##### Available data
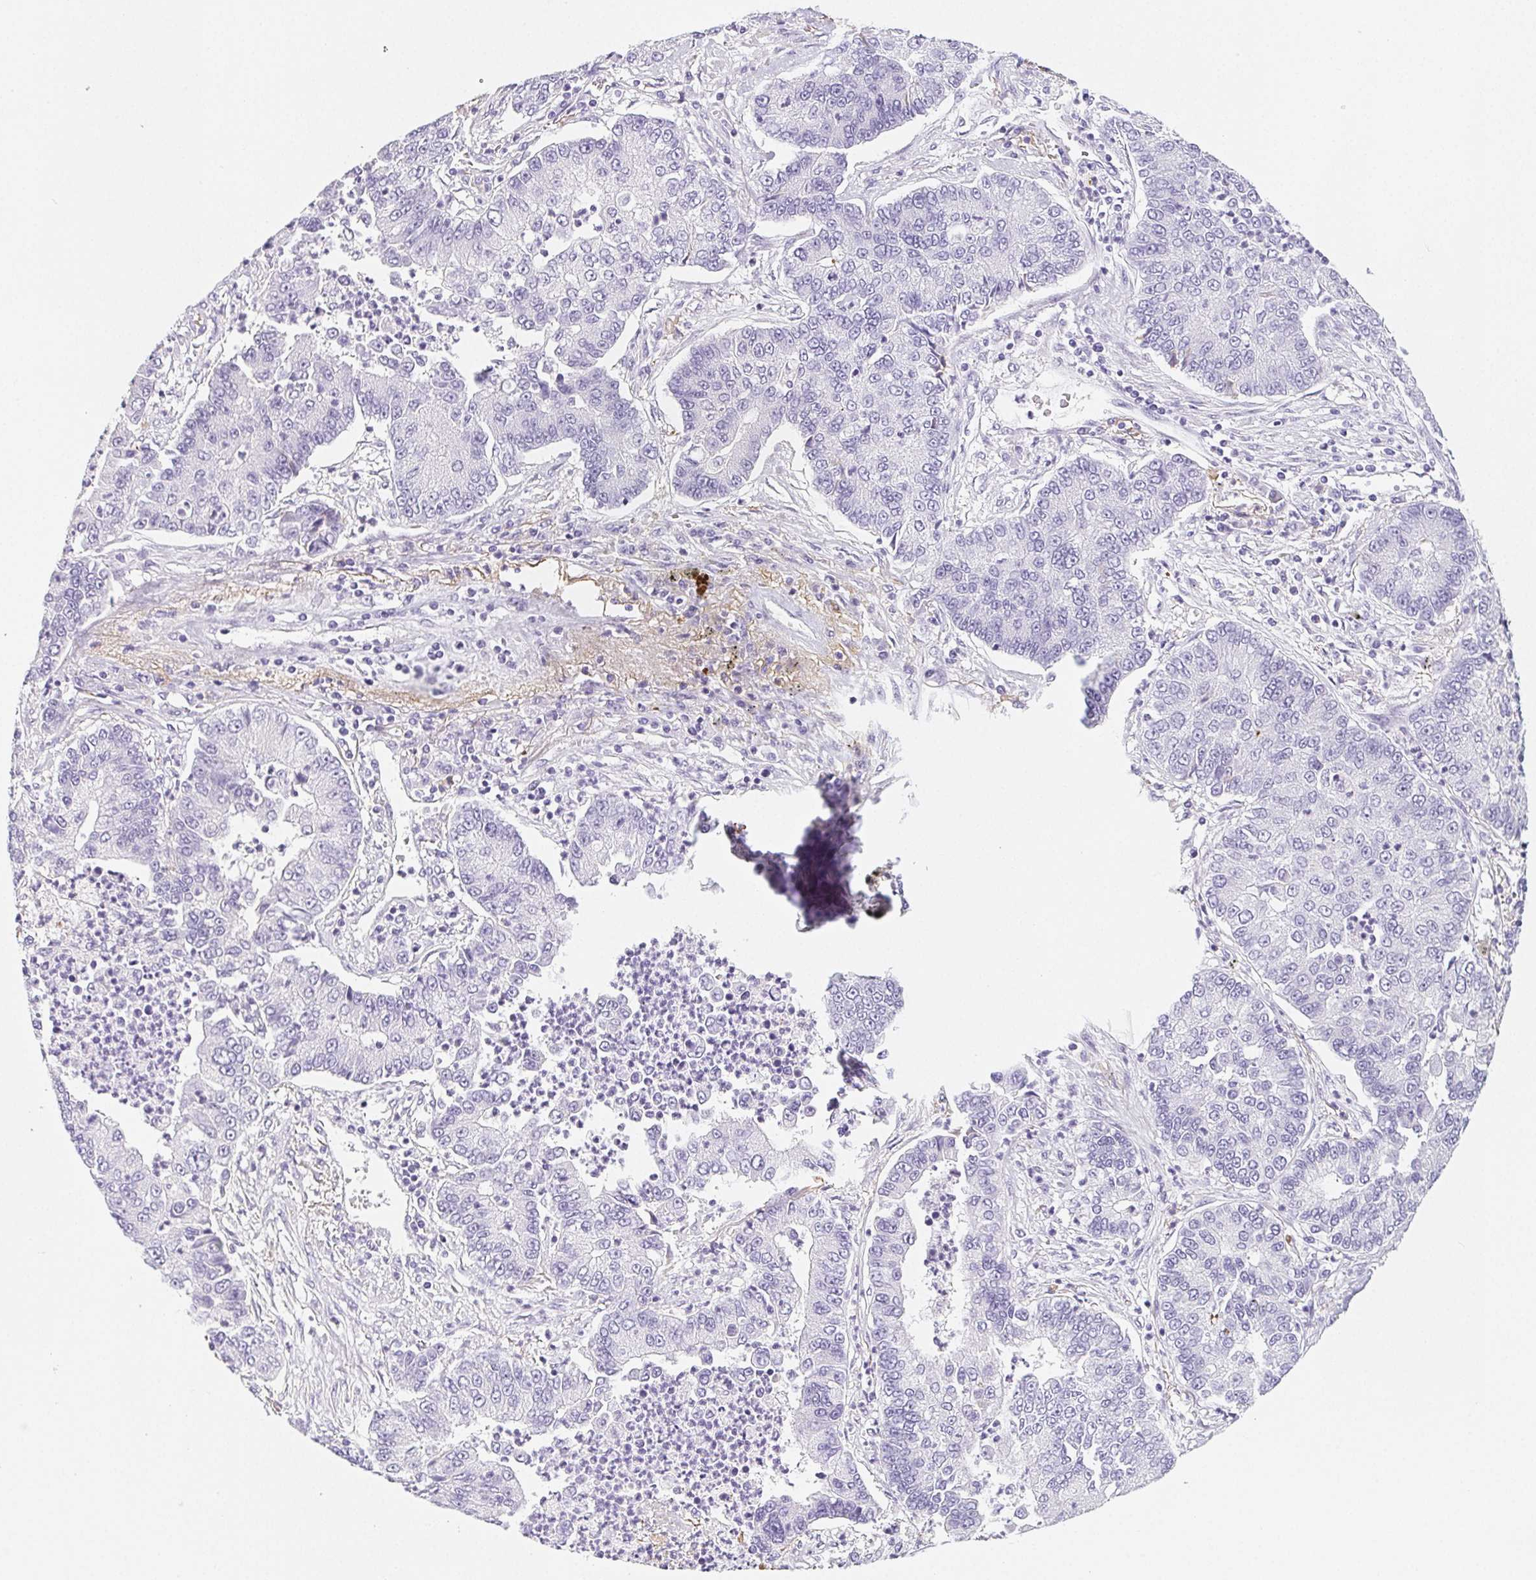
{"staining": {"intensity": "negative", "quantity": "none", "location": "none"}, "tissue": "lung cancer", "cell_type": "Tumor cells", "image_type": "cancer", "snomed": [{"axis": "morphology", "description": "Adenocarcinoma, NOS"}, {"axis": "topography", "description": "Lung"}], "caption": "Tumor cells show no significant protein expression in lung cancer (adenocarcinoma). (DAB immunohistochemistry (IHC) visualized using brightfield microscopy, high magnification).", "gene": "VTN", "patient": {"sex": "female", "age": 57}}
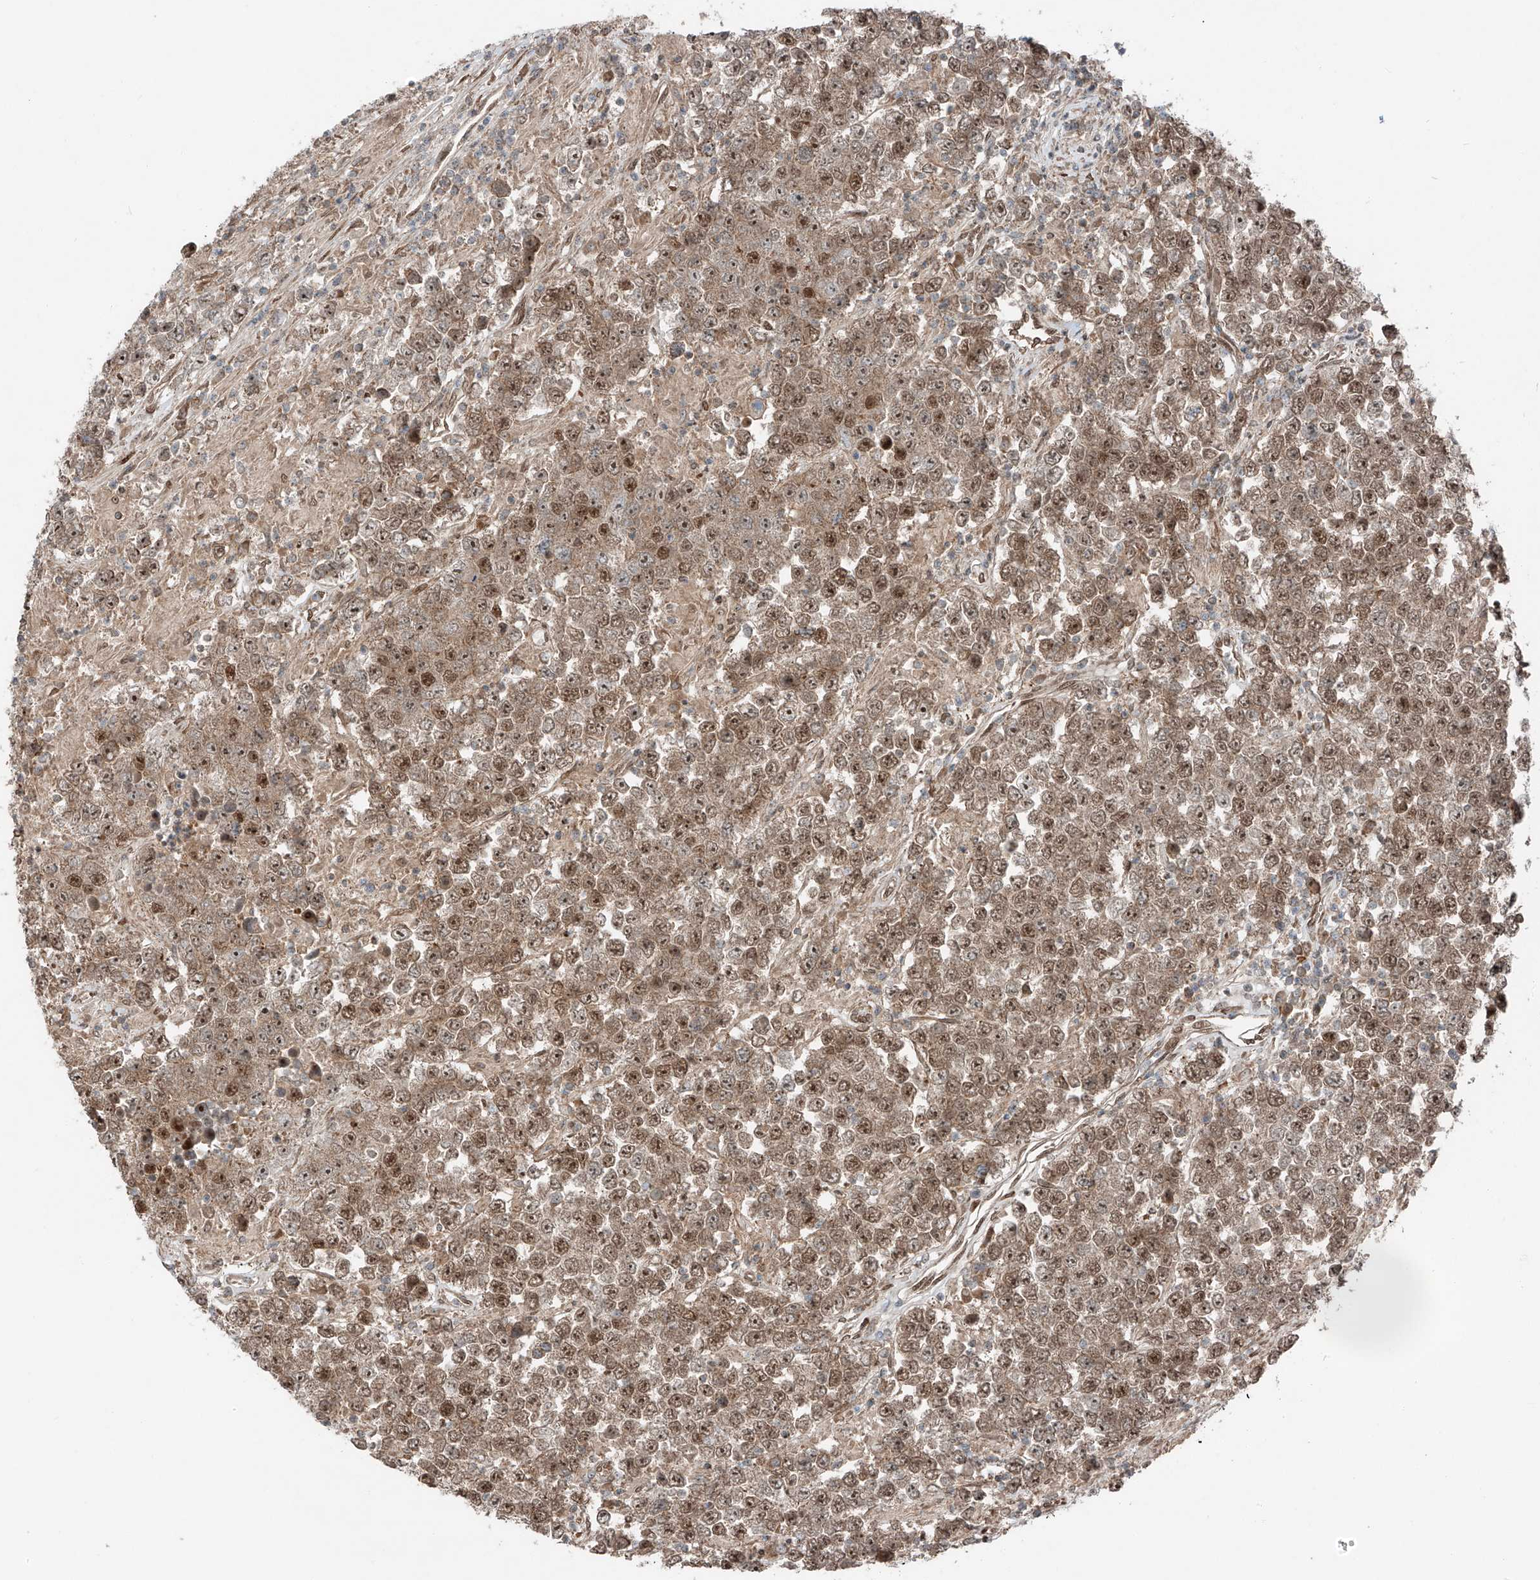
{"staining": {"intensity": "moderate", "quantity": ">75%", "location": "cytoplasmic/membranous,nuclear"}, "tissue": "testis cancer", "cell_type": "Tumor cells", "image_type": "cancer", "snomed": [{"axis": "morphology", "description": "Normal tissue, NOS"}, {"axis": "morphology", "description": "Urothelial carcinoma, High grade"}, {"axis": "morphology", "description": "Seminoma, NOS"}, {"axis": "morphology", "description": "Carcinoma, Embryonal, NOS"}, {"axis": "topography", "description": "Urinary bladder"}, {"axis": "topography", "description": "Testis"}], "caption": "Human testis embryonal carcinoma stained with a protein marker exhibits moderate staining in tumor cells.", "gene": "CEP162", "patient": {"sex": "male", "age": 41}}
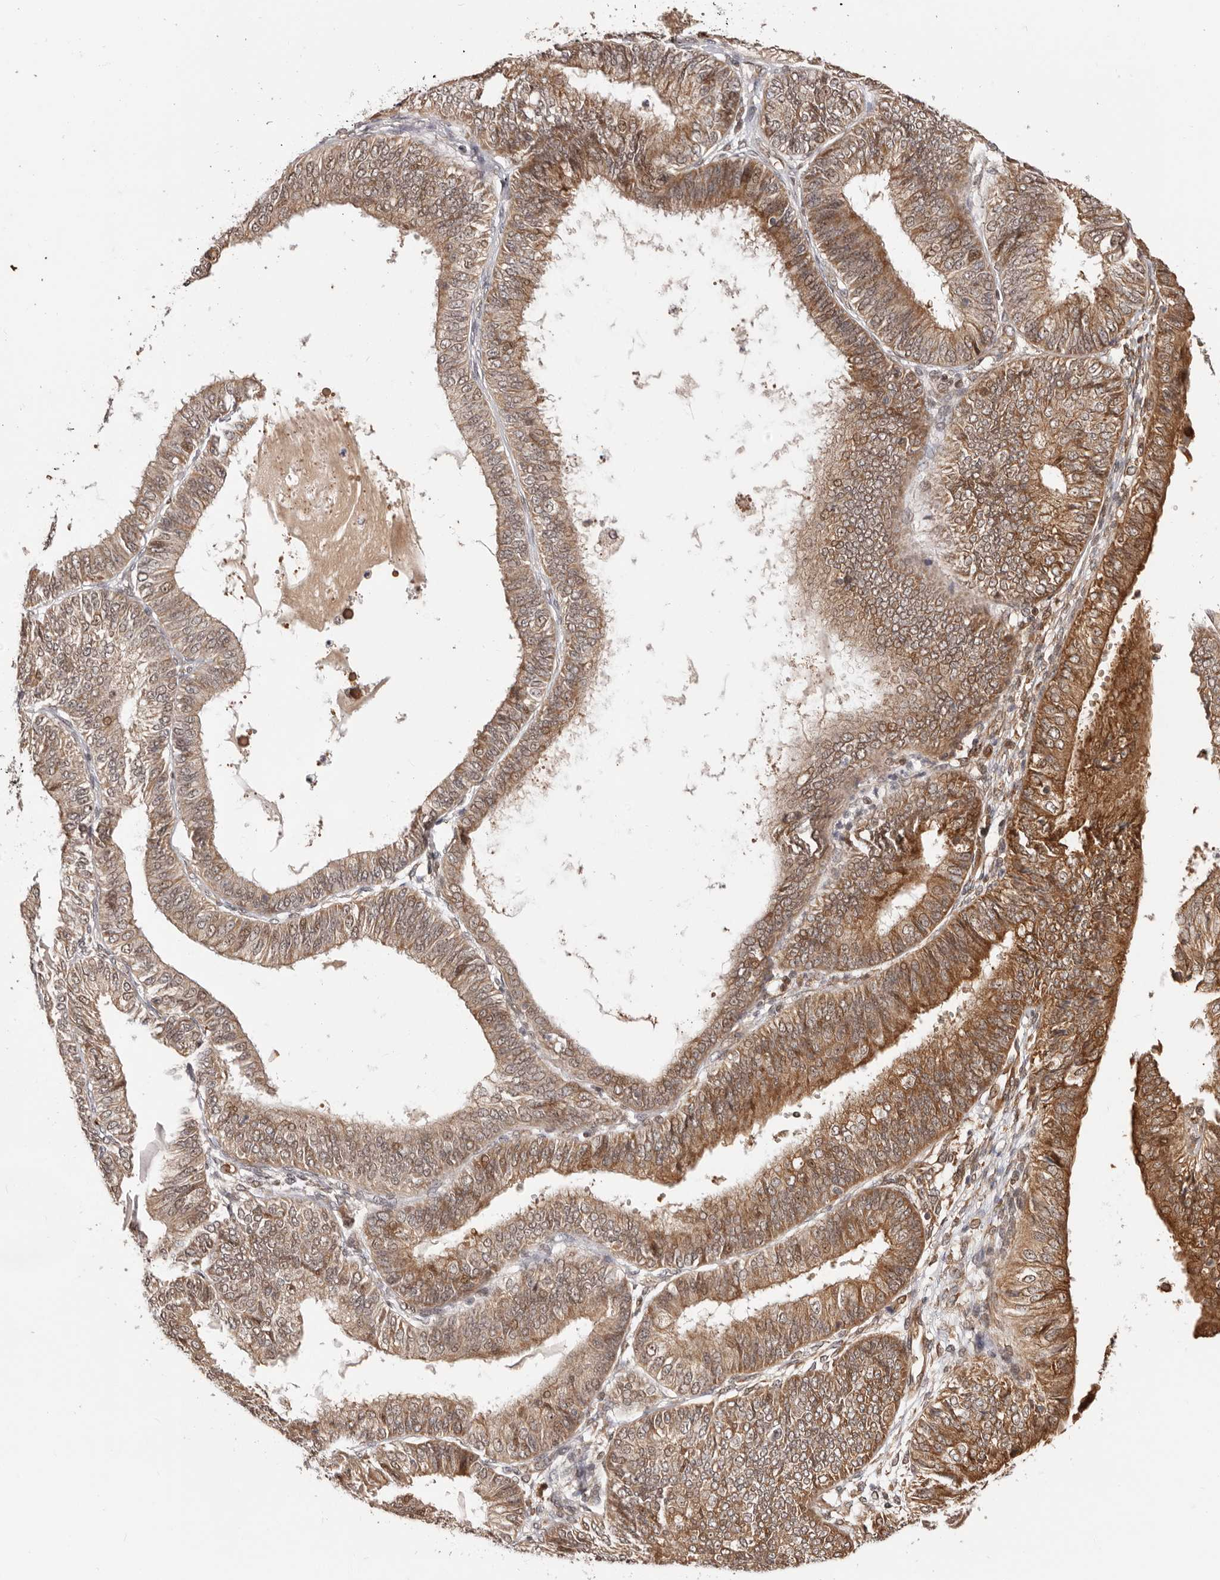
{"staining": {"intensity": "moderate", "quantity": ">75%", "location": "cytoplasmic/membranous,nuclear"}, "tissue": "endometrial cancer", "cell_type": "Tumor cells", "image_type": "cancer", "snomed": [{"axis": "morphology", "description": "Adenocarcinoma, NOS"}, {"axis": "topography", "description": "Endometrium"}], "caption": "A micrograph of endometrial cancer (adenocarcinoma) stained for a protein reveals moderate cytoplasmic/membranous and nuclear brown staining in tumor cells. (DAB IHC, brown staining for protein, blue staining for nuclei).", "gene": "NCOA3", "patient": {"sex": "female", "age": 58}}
##########
# What to produce
Return the whole listing exactly, minus its pictures.

# Output of the task
{"staining": {"intensity": "negative", "quantity": "none", "location": "none"}, "tissue": "lung cancer", "cell_type": "Tumor cells", "image_type": "cancer", "snomed": [{"axis": "morphology", "description": "Adenocarcinoma, NOS"}, {"axis": "topography", "description": "Lung"}], "caption": "Tumor cells show no significant protein expression in lung cancer (adenocarcinoma). (DAB immunohistochemistry (IHC) visualized using brightfield microscopy, high magnification).", "gene": "VTN", "patient": {"sex": "female", "age": 57}}
{"staining": {"intensity": "moderate", "quantity": ">75%", "location": "cytoplasmic/membranous,nuclear"}, "tissue": "testis cancer", "cell_type": "Tumor cells", "image_type": "cancer", "snomed": [{"axis": "morphology", "description": "Normal tissue, NOS"}, {"axis": "morphology", "description": "Urothelial carcinoma, High grade"}, {"axis": "morphology", "description": "Seminoma, NOS"}, {"axis": "morphology", "description": "Carcinoma, Embryonal, NOS"}, {"axis": "topography", "description": "Urinary bladder"}, {"axis": "topography", "description": "Testis"}], "caption": "Human testis embryonal carcinoma stained with a protein marker exhibits moderate staining in tumor cells.", "gene": "CEP162", "patient": {"sex": "male", "age": 41}}
{"staining": {"intensity": "moderate", "quantity": ">75%", "location": "cytoplasmic/membranous,nuclear"}, "tissue": "endometrial cancer", "cell_type": "Tumor cells", "image_type": "cancer", "snomed": [{"axis": "morphology", "description": "Adenocarcinoma, NOS"}, {"axis": "topography", "description": "Endometrium"}], "caption": "A micrograph of endometrial cancer (adenocarcinoma) stained for a protein reveals moderate cytoplasmic/membranous and nuclear brown staining in tumor cells. (DAB IHC, brown staining for protein, blue staining for nuclei).", "gene": "NCOA3", "patient": {"sex": "female", "age": 58}}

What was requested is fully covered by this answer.